* [Assignment]: Copy out each line of the data holding "Pour".

* [Dataset items]:

####

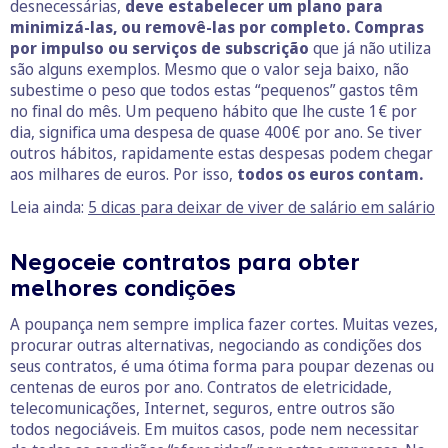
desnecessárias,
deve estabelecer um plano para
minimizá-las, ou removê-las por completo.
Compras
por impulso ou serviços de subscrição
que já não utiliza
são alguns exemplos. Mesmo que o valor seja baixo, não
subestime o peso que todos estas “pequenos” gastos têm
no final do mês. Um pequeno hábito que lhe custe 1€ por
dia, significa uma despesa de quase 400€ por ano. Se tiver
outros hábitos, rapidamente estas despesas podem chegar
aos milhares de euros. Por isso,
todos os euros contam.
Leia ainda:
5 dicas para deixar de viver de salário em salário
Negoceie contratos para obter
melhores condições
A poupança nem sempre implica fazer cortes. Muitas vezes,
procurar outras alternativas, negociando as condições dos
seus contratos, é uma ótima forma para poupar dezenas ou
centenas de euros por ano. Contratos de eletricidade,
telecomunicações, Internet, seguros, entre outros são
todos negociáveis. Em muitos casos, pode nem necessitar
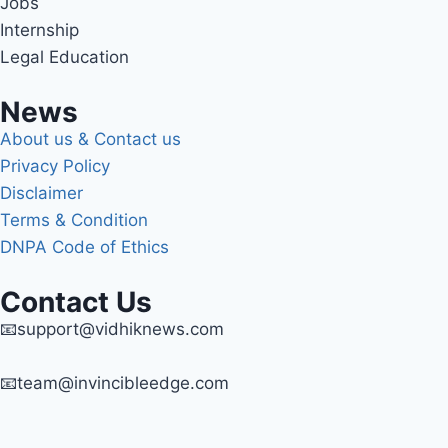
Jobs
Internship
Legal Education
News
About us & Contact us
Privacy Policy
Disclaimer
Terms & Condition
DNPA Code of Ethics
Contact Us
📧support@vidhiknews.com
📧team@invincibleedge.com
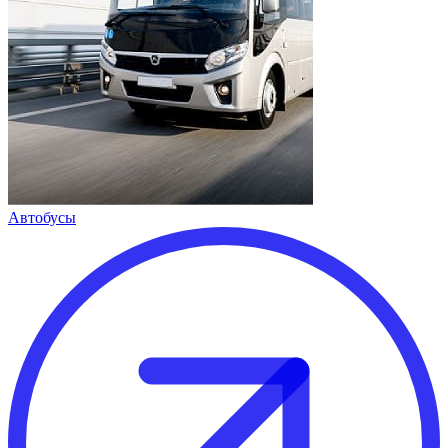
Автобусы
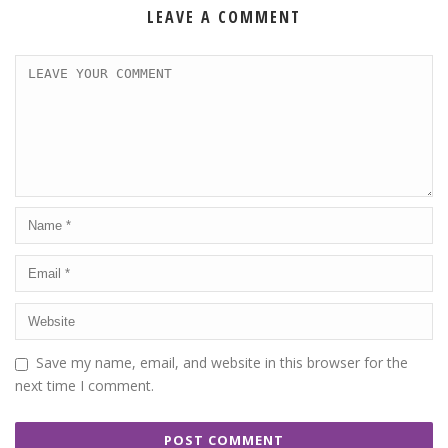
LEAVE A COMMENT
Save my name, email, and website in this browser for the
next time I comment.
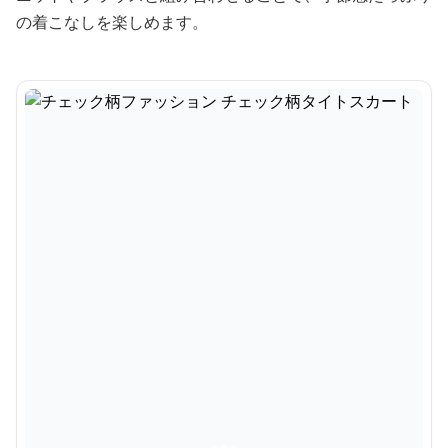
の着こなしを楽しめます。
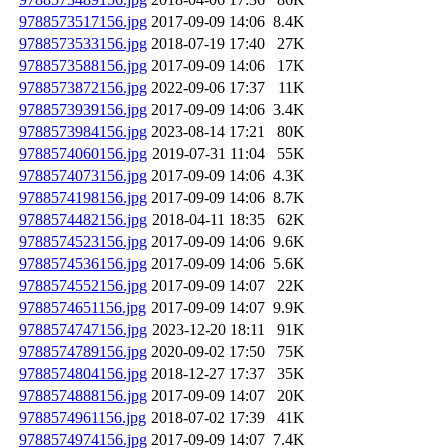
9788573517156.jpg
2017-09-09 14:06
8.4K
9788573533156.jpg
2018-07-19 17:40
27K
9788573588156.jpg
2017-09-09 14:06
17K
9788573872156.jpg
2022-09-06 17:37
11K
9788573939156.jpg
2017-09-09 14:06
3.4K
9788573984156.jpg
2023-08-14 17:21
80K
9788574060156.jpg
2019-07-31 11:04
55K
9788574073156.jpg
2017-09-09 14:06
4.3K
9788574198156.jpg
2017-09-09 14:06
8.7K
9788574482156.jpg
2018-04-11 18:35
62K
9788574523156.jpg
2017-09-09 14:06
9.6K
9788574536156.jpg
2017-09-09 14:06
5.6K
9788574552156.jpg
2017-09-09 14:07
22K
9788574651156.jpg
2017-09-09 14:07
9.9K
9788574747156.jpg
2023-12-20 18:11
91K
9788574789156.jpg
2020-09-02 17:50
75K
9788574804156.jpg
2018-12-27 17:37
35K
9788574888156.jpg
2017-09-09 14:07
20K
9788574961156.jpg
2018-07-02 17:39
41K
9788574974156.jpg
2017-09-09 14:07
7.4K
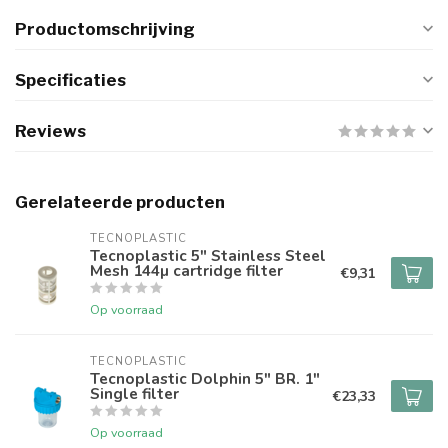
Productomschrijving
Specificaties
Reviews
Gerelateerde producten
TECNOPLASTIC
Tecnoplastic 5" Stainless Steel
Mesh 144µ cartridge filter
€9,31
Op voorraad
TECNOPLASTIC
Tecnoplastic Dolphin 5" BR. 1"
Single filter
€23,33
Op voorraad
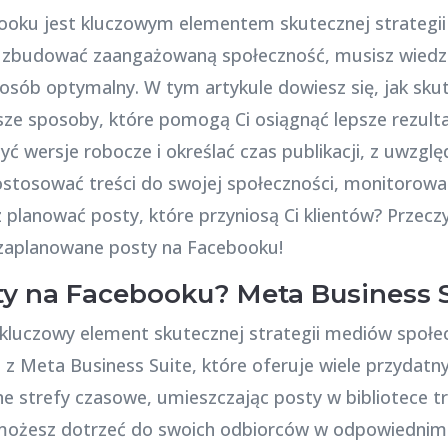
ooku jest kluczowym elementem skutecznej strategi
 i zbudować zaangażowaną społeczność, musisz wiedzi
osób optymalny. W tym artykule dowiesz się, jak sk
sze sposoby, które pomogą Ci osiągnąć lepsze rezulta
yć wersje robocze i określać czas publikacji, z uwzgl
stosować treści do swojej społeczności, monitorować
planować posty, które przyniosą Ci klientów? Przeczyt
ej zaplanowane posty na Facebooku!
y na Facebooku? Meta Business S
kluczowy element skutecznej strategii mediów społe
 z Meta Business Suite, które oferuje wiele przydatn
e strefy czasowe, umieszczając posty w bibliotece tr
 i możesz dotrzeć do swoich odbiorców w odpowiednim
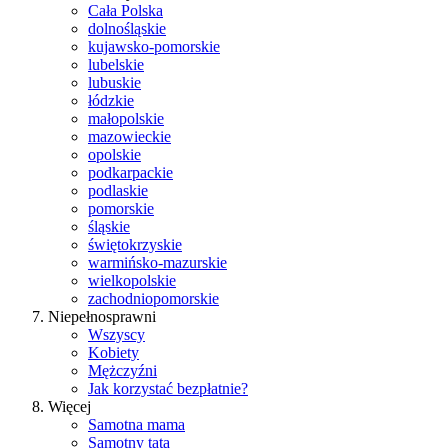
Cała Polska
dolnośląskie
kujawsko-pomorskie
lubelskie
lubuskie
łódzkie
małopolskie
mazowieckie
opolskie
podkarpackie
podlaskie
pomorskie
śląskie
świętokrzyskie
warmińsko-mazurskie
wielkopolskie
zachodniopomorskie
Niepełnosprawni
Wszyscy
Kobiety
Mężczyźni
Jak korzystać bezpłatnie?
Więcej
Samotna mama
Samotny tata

####

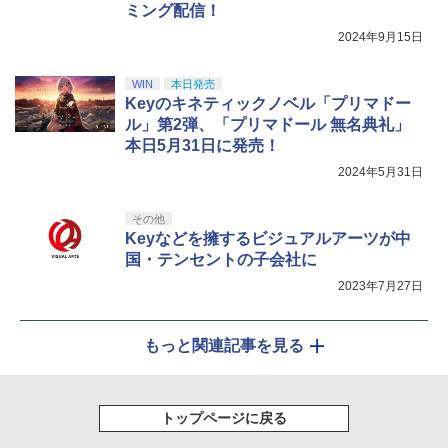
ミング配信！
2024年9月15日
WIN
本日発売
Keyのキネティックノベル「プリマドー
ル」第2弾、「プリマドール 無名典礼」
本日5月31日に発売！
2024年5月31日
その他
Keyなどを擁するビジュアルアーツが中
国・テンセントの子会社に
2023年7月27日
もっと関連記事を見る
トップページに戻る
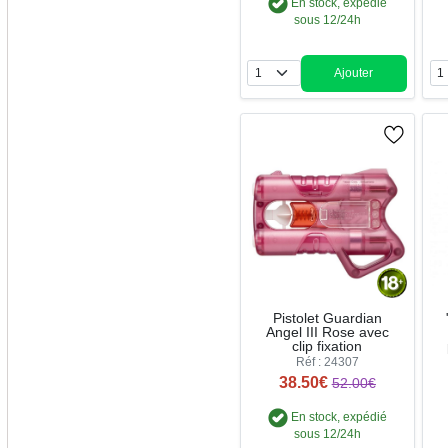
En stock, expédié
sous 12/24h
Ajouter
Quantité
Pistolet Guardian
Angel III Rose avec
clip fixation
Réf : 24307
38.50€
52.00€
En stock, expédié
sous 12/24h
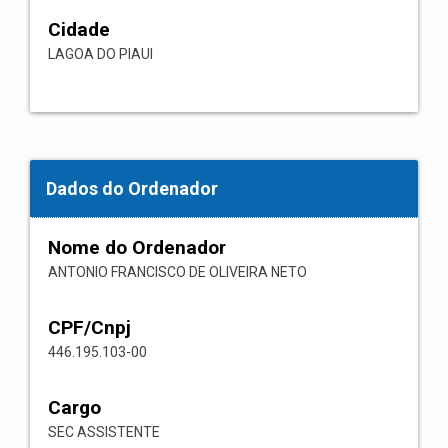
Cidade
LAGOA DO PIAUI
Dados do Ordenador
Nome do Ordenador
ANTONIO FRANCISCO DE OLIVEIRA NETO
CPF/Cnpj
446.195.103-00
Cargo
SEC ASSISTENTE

####

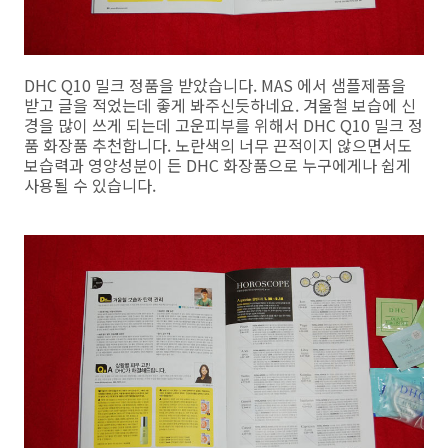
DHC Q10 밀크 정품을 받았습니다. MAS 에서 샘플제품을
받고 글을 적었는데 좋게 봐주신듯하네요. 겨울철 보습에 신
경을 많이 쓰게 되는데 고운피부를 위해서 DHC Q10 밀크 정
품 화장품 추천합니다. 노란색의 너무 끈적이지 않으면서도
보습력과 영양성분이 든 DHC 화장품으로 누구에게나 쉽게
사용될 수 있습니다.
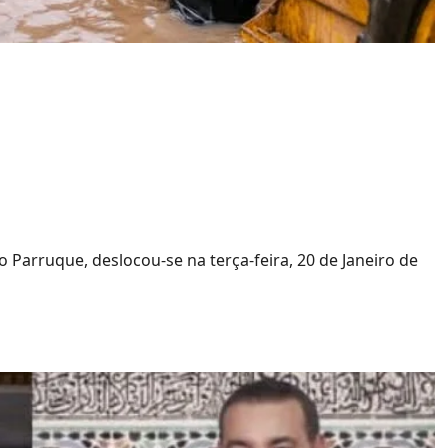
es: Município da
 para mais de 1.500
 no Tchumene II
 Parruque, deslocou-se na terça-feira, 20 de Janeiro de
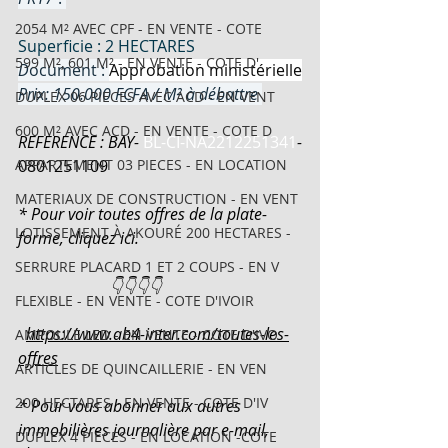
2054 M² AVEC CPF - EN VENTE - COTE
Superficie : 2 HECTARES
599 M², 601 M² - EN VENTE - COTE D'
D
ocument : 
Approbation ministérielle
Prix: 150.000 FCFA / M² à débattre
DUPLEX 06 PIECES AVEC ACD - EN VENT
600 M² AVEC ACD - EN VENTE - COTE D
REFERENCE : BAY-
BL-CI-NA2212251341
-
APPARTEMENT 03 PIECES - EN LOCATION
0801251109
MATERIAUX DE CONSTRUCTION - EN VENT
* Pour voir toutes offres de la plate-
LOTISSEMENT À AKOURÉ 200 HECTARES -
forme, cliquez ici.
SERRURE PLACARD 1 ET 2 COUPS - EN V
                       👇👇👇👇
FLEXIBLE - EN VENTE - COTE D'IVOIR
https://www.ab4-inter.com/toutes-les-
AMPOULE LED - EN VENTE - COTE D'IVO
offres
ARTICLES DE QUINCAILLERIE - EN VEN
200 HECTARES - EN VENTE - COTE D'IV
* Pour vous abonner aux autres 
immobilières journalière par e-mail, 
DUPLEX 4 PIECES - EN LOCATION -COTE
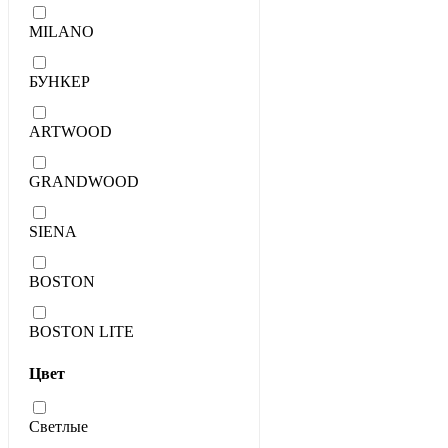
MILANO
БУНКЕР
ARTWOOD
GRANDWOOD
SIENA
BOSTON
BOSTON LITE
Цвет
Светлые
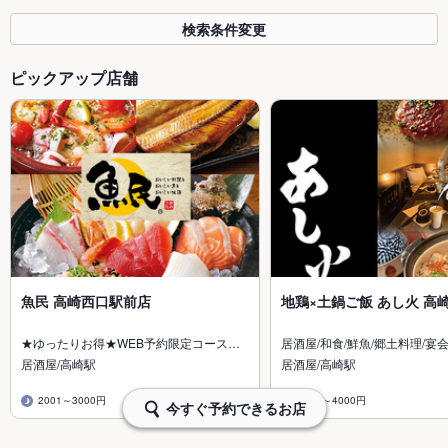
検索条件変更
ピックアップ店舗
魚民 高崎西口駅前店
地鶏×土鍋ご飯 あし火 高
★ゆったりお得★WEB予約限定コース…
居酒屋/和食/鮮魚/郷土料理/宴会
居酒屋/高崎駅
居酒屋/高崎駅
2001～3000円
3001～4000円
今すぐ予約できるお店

####

* [Answer to this problem]:
* Pour voir toutes offres de la plate-
* Pour vous abonner aux autres 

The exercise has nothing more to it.